EXTRACT PROVIDED =
For the background, 3GPP CT4 is doing a study on the use of QUIC as transport protocol for the 5G control plane interfaces. The 5G control plane interfaces use HTTP APIs (HTTP/2 over TCP) in 3GPP Release 15. The objective of this new study is to look into the benefits of replacing TCP with QUIC from Release 16 onwards.

I am the rapporteur for that study. The study objectives can be found at 

http://www.3gpp.org/ftp/tsg_ct/TSG_CT/TSGC_80_La_Jolla/Docs/CP-181194.zip

In 5G control plane architecture there is a network function called "Security Protection and Edge Proxy - SEPP" which sits at the edge of each PLMN (an operator's network) connecting the network functions of one PLMN with the other PLMN. I was wondering how http:// and https:// scheme APIs would work when SEPP, as a proxy, supports QUIC and the network functions in the two PLMNs support QUIC and they communicate via SEPP which is a HTTP/QUIC proxy. Looks like this latter scenario is bit challenging as there is no standard means as highlighted in slide 6.

Note that this SEPP is not a blind forwarding proxy. It does message transformations based on operator policies. So as highlighted in slide 8 SEPP's role is "in the loop".

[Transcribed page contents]
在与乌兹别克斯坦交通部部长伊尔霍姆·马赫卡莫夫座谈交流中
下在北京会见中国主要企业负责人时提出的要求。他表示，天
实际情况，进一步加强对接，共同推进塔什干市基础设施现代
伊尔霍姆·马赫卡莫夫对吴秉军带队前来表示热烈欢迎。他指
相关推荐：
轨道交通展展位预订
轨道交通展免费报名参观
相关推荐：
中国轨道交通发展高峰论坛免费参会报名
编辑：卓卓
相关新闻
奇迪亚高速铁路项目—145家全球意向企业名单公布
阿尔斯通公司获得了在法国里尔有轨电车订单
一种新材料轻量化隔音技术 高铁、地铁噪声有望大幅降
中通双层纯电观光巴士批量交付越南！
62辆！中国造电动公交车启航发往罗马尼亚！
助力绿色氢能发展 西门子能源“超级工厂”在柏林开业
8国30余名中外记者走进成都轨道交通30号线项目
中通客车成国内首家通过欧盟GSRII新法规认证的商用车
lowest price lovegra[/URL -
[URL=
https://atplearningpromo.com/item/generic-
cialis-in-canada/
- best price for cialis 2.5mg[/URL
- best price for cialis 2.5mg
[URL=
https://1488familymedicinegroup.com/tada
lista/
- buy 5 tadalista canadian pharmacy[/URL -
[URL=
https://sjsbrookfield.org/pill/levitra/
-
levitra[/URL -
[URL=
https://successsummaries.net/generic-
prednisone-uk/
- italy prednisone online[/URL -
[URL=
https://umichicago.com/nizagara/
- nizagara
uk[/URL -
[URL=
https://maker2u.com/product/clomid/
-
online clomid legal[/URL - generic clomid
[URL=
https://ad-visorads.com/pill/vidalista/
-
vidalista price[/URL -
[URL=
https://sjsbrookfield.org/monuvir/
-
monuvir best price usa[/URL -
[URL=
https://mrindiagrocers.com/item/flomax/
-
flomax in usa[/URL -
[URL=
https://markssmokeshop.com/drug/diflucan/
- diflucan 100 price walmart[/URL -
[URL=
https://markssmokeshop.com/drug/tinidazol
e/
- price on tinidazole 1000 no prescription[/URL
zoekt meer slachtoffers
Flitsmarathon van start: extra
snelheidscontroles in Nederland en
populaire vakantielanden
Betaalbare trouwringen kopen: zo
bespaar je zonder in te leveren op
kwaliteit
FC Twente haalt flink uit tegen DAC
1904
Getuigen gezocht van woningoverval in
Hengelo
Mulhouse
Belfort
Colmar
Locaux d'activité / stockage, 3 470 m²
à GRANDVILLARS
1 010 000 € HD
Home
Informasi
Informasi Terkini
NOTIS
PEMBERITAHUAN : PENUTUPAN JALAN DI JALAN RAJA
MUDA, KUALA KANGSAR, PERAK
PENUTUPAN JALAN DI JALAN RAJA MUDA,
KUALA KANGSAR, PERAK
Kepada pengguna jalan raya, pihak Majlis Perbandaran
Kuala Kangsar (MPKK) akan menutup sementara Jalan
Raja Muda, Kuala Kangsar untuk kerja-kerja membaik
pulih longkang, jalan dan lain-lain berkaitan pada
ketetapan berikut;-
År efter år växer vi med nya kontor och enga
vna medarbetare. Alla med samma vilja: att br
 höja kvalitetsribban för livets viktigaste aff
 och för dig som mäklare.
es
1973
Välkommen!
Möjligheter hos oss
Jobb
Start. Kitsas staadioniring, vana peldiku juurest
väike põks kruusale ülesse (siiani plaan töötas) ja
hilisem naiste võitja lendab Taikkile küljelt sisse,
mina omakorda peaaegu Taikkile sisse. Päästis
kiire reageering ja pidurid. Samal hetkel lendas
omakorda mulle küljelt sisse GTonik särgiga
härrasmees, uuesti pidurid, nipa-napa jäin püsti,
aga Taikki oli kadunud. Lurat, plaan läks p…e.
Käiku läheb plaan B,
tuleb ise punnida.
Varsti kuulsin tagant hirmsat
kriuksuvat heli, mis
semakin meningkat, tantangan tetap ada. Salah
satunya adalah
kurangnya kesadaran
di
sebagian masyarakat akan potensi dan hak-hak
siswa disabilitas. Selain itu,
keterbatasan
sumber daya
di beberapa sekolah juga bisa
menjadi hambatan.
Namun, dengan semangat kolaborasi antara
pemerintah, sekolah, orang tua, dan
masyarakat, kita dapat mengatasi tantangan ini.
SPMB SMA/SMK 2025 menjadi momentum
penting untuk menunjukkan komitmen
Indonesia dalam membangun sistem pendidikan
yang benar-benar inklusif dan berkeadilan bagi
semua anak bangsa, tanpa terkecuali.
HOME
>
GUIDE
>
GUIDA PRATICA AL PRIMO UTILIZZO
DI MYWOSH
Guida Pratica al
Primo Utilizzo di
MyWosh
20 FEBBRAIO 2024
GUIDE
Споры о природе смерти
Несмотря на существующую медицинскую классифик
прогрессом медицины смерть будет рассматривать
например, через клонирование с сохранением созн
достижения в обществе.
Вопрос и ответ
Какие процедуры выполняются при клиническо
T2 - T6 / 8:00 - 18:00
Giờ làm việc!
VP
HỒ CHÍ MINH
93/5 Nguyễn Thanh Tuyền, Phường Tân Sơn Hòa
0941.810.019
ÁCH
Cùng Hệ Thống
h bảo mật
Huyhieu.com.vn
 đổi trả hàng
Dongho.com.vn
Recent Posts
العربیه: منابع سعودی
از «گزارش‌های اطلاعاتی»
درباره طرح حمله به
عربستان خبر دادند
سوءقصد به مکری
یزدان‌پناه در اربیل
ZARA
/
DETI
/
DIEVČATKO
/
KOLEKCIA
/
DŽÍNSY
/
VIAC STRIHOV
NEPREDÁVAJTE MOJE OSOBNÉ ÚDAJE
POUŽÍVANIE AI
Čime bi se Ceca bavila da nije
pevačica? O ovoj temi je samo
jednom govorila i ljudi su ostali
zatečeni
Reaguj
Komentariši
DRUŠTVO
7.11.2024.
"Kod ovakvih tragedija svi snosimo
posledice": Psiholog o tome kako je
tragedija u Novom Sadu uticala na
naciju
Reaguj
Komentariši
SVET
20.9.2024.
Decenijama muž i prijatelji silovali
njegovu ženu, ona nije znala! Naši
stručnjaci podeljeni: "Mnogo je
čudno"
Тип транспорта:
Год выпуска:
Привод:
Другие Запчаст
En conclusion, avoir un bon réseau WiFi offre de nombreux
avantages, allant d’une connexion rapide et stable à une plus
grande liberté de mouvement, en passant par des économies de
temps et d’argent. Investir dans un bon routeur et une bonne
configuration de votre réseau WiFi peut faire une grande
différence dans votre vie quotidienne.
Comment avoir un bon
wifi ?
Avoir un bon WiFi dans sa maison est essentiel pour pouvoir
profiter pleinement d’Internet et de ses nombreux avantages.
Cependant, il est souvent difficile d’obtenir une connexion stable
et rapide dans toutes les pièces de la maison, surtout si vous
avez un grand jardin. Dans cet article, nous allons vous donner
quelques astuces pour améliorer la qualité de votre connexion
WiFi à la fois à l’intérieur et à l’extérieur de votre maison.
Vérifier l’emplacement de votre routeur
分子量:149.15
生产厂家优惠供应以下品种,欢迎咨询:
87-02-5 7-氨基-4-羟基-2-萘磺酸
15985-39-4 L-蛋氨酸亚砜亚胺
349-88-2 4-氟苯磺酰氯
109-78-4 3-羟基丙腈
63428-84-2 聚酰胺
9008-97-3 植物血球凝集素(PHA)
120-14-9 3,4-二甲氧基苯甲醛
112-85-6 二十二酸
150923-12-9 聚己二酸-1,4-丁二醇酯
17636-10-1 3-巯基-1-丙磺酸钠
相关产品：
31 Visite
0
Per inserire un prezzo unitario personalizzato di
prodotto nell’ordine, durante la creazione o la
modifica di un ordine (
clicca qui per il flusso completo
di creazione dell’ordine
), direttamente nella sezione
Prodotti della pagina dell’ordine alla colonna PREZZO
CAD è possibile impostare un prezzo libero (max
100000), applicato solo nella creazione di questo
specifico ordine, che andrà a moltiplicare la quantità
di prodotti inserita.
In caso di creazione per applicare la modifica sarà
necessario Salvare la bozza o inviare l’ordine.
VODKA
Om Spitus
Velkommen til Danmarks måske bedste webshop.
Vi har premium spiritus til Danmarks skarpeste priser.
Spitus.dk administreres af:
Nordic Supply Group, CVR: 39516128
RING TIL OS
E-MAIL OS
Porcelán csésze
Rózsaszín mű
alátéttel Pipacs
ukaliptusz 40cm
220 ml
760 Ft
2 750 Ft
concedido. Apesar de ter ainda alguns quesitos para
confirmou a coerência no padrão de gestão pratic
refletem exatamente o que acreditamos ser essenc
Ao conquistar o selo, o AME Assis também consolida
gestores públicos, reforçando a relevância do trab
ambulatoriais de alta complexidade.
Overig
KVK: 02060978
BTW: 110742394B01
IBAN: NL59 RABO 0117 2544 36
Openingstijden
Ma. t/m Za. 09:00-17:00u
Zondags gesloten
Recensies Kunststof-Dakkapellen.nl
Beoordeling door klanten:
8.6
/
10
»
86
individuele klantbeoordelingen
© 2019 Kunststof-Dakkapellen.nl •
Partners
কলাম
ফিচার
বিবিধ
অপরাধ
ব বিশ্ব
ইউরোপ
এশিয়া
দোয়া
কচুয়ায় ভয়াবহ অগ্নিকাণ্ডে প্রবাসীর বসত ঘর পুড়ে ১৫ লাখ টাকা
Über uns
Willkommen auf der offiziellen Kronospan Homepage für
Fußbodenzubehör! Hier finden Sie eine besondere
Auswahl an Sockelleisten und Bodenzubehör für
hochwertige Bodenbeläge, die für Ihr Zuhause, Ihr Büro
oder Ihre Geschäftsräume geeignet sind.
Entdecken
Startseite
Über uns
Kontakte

REQUIRED ACTIONS =
A) Answer these about the post on QUIC for 5G control plane interfaces:
(i) What protocol stack do the 5G control plane interfaces use in Release 15?
(ii) Where does the SEPP sit?
(iii) On what basis does the SEPP perform message transformations?
B) Print the part of the post on QUIC for 5G control plane interfaces that opens with the words containing "For the background, 3GPP" and closes with "Release 16 onwards.".
The transcribed page listing is separate material from the post.

ANSWERS =
A)
(i) HTTP APIs using HTTP/2 over TCP.
(ii) At the edge of each PLMN (an operator's network).
(iii) Operator policies.

B)
For the background, 3GPP CT4 is doing a study on the use of QUIC as transport protocol for the 5G control plane interfaces. The 5G control plane interfaces use HTTP APIs (HTTP/2 over TCP) in 3GPP Release 15. The objective of this new study is to look into the benefits of replacing TCP with QUIC from Release 16 onwards.